Historically, capacity building beyond health has been a problem in Afghanistan due to unwarranted political meddling in domestic affairs stymying the development of institutions and compromising the ability of provincial governments to engage in people-centric policymaking. For the United States to absolve itself from moral imperatives after the withdrawal is simply unacceptable.

Furthermore, championing human rights also requires championing the well-being of domestic populations in conflict-torn countries in a depoliticized and apolitical manner. Sadly, international donors including the European Union have blocked funding to Kabul which is having an impact on aspects such as staffing, equipping and providing medical access to hospitals across the country.

Despite aid agencies warning of an impending humanitarian crisis, international donors have been largely adamant that financial relief will not be provided to the current political dispensation despite the potential trickle-down effect of such strategies on the Afghan population and not the Taliban per se.

These harrowing realities coincide with World Health Organization assessments where at the start of September, 90 percent of clinics including those beyond the capital faced imminent closure given the dire economic conditions. If this happens, a humanitarian crisis will take hold. 

The rule is that lack of unconditional support will always result in lack of medical provision as stated by the Afghan representative for Doctors Without Borders, Filipe Ribeiro.

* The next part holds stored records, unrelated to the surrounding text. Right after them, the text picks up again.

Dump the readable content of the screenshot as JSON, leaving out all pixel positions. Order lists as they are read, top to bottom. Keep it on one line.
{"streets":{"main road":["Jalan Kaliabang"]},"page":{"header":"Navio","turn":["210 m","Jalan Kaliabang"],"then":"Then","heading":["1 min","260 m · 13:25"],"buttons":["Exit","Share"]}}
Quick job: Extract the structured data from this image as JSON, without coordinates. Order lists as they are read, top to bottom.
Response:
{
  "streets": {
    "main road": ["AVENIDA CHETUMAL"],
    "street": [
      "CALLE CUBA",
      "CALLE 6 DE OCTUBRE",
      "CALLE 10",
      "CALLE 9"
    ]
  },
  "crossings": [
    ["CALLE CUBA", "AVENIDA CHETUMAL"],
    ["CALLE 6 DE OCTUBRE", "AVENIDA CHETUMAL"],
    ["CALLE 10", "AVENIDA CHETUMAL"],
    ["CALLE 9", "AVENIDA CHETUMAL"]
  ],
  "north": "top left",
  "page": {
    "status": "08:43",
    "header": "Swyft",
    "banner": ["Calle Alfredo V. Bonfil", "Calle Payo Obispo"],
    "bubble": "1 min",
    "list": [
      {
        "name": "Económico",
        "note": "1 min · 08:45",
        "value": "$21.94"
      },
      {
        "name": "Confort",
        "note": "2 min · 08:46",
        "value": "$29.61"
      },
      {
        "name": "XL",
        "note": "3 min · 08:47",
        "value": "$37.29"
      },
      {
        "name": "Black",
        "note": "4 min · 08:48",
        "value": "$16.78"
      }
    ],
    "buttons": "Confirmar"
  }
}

In Afghanistan, this reality coincides with a strangulated banking system which has hampered the ability of humanitarian agencies to access the requisite funds for the provision of health care services.

Neglect and lack of contingency planning where the inability to translate pledges into tangible efforts and stubbornness in retaining sanctions has led to more entrenched endemic poverty, proliferation of diseases, spiking COVID-19 positivity rates and lack of food and security. 

There should never be any compromise on the provision of medical aid to conflict zones where Afghanistan can never be an exception. The country's transition and the dilapidated state of its economy necessitate unconditional provisions to boost the health infrastructure. Without it, much of the status quo will remain intact with the Afghan population becoming the first casualty.